Descriptive Statistics

Statistical methods provide a numerical summary of data, by presenting fewer numbers in the place of many more. For quantitative data (eg height or age) the more common are a measure of some central value, average, (median or mean) together with an indication of the spread or distribution of the data (percentiles or standard deviation). SPSS will be used to illustrate these summary statistics using the file height.sav.

The Median

The median value of a set of data is the central observation, following the values being ranked in order of size. In other words half of the data will have a value less than the median, and the other half of the data will have a value greater than the median. The file height.sav contains height data from two classes. We shall find the median height. SPSS readily gives median values, but in order to make the definition of a median clearer we will work it out step by step. Before any calculations are made it is worth examining a histogram of height (see summary statistics) in order to get an idea of what the data looks like. To calculate the median we first need to rank the data by size of height. Choose Transform, Rank Cases, place height in the Variable(s) box, OK (Figure 13). A new variable called rheight will now be created, this will contain the ranks of height from 1 the shortest to 80 the tallest. The centre of the 80 ranks lies half way between the 40th and 41st rank (thus 40 cases or half the data will lie either side of the central point). In SPSS choose Data, Sort Cases, place rheight in the Sort by box, OK. You will now see the data displayed in order of rank, making it easier to find the 40th (159.59) and 41st (159.68) ranked value of height. The median value lies half way between 159.59 & 159.68 ie 159.635. There are a number of ways of using SPSS to obtain the median in a straightforward manner. From the main menu choose Statistics, Summarize, Frequencies, place height in the Variable(s) box, choose Statistics, then click on the Median option. (Figure 14). From the frequency table the Cum Percent column also indicates where the median value lies, ie between the Cum Percent values 50.0 and 51.3.


Figure 13

Quantiles

The median divides the data into two parts. If we now divide the lower half of the data into two equal parts the dividing point would be called the first quartile. Then if the top half were divided similarly the dividing point would be called the third quartile. We would then have divided the data into four parts. This process may be continued into eighths or indeed any fraction that is desired. We shall find some quartiles for the height data in SPSS. Follow the procedure used for obtaining a median, but this time choose the Quartiles option too (Figure 14). A percentile is a dividing point that divides the data into hundredths, thus from the SPSS !Output window we have

First Quartile or 25th Percentile = 155.470

Second Quartile or 50th Percentile = 159.634 (median)
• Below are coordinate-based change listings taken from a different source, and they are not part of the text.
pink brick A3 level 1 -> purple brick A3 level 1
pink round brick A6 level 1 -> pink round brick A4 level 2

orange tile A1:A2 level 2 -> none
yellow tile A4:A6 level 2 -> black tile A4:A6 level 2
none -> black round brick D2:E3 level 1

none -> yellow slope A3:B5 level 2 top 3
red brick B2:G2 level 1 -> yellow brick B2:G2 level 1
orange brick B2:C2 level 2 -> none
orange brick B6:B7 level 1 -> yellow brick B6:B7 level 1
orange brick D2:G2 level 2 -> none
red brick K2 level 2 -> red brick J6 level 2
Third Quartile or 75th Percentile = 163.801


Figure 14

The most commonly used percentiles are the 25th and 75th (Quartiles) or the 5th and 95th. Both can be used to help summarize the spread or distribution of the data. The 5th and 95th percentiles may be obtained by choosing the Percentiles option in the Frequencies: Statistics window (Figure 14), then enter 5 in the box, Add, enter 95 in the box, Add.

For example the height data was found to have a median value of 159.6cm with 5th & 95th Percentiles at 145.2cm and 175.7cm. The figures have been rounded to 1 decimal place for ease of reading.

The data has been collected from two different classes, Class A & Class B. It may be worth looking to see if there are any differences between these two groups. That is we would like to perform an analysis on Class A & Class B separately.

Figure 15 shows data from the file height.sav, the mean, and standard deviation should be ignored for now. However it can be seen that although Classes A & B have a similar central point for height, the distribution of heights in each class is different.


Figure 15
 

To replicate the charts in Figure 15, choose Data, Split File, Repeat analysis for each group, place Class in the Groups based on box, then OK. A Split File On caption will appear in the bottom right hand corner of the screen. Do a histogram of height, to get the two charts. You will have to alter the scaling on the x and y axis to replicate exactly Figure 15. You may now obtain the median and 5th & 95th percentiles for both classes A & B, to see how these differ.

You should obtain the results shown in Table 1:
Median
5th percentile
95th percentile
Class A
159.8 
142.9
181.8 
Class B
159.6 
152.7
166.8 
Table 1 

Now we have a numeric way of describing how the spread of the data in Class A is more than for Class B.

You should repeat this exercise for the time variable. The histograms will reveal that the data is not as symmetrical as for the height variable.

You should obtain:
Median
5th percentile
95th percentile
Class A
1.06 
0.02
6.89 
Class B
2.45 
0.34
8.50 
Table 2 

In Table 2 it can be seen that the 5th & 95th percentiles do not lie roughly equidistant from their respective median values as they did in Table 1.

You must go back to Data, Split File, Analyze all cases, OK to remove the split file.

The Mean

From, the mean Birthweight was given as 3263.2g. From the histogram, it can be seen that this value is in the centre of the distribution with roughly half the data to the right of this point and the other half to the left (a symmetrical distribution). Thus the mean may be used as an indication of a central value of the data.

For a population of size n with each measurement denoted Xi, where i = 1,2,....,n

The Mean,

Or the sum of all the values in the population divided by the number of values in the population.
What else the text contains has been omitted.